Ya que los adultos le fallaron una y otra vez, ¿Por qué no aceptar la ayuda ofrecida por otro chico que, al menos, los acompañaría en su desgracia?

Para 2005, la familia de los hermanos Haitani, creció bajo el cuidado de Izana.


14 de enero en 1997; Sapporo

Kakuchō era, sobre todo, un chico simple, de 6 años, y resolvía todo con simpleza y evitaba los pensamientos complejos. Vivió varios años en la calle y, como los chicos que lo acogieron lo encontraron en la callejón de Kabukichō donde asesinaron a una prostituta, decidieron llamarlo de la misma forma, y más tarde lo modificó a “Kakuchō”, le dio a su nombre un toque personal porque odiaba asociarlo con un crimen tan horrible. 

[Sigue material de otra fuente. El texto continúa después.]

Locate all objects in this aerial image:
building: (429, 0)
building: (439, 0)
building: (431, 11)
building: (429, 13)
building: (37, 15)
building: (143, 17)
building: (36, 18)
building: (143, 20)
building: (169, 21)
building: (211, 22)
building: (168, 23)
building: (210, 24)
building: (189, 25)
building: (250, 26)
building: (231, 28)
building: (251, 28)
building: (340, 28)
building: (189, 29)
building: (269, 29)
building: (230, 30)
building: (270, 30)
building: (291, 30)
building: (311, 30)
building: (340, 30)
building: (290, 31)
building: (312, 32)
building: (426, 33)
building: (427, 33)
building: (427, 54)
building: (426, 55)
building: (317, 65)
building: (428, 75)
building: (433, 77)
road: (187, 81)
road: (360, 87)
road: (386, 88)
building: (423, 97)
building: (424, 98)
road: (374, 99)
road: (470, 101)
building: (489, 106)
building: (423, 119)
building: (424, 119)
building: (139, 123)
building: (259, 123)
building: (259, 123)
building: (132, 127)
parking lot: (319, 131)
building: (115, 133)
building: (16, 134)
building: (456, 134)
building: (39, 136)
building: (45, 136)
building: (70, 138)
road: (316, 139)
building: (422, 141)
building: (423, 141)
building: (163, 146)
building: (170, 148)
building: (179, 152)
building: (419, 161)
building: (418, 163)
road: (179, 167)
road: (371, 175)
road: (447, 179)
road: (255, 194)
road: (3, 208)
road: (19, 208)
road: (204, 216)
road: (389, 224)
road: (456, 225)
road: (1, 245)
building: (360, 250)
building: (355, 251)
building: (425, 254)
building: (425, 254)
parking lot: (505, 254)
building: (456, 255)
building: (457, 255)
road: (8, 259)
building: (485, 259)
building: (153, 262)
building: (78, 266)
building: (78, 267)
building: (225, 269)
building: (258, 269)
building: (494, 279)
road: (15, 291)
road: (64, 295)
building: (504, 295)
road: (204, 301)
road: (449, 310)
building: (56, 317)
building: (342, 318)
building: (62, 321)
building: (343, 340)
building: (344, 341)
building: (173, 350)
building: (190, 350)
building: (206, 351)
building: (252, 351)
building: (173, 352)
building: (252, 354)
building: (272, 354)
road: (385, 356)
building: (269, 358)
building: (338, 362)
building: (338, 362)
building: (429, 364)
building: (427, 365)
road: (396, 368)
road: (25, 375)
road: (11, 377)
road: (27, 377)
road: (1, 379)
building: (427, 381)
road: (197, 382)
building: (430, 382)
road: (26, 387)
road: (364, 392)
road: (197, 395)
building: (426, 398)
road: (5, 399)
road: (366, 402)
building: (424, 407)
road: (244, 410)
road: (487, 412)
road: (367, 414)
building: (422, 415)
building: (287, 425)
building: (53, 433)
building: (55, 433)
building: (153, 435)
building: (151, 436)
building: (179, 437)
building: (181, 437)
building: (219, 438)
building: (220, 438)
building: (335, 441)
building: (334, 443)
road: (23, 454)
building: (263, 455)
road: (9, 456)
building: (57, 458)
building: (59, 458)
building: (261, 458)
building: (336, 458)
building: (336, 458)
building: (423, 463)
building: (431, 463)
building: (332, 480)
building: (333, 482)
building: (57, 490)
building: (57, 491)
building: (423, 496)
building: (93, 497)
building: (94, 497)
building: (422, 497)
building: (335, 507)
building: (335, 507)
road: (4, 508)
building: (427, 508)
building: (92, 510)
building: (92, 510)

Sabía poco de sí mismo. Solo que fue encontrado por un grupo de adolescentes con los que ya andaba en la calle cuando apenas tenía 2 años, y ya desde esa edad era consciente de que vivía en la calle.

Esa es su historia. Punto. Simple. No hay más.

Como se crió sin tener nada, no extrañaba nada y no lamentaba ninguna pérdida ni la ausencia de un padre o una madre, después de todo, ninguno de los adolescentes a su alrededor tenían padres. Su única presión era evitar a la policía o a los asistentes sociales que podrían llevarlo a un orfanato donde era bien sabido que le hacían "cosas malas" a los niños, aunque los chicos mayores nunca entraron en detalles. Por lo demás tenía la vida resuelta. Sobrevivir en la calle para él no era problema, resultaba simple, fácil cuando creciste ahí. Lo único que a veces lamentaba era no tener un nombre, él simplemente era Kakuchō y estaba bien, le encantaba ser quien era, era popular, querido y defendido por los más grandes. Ser Kakuchō también significaba tener mundo, ser el negociador, conseguía todo, el que se las ingeniaba con simpleza y de manera que ningún otro podía pensar, pero claro, no tenía nombre.

Todos tenían uno, aunque no lo usaban. Ruru se llamaba Haruka, Vajda se llamaba Shion, pero no le gustaba y prefería su apodo, estaba Kira que se llamaba Enji, estaba Dumpling que se llamaba Midori. Todos tenían un nombre, menos él.

Un día pasó lo más temido: estaba durmiendo en el interior de una galería cuando cayó la policía con un asistente social y lo llevaron a un juzgado, desde allí fue transferido a un instituto de menores y del instituto de menores a un orfanato, y de ahí lo hubieran trasladado a otro instituto si no hubiera usado su inteligencia. Planeaba escapar del nuevo orfanato al que lo enviaban y estaba escalando el muro para saltar cuando una voz lo detuvo en seco. 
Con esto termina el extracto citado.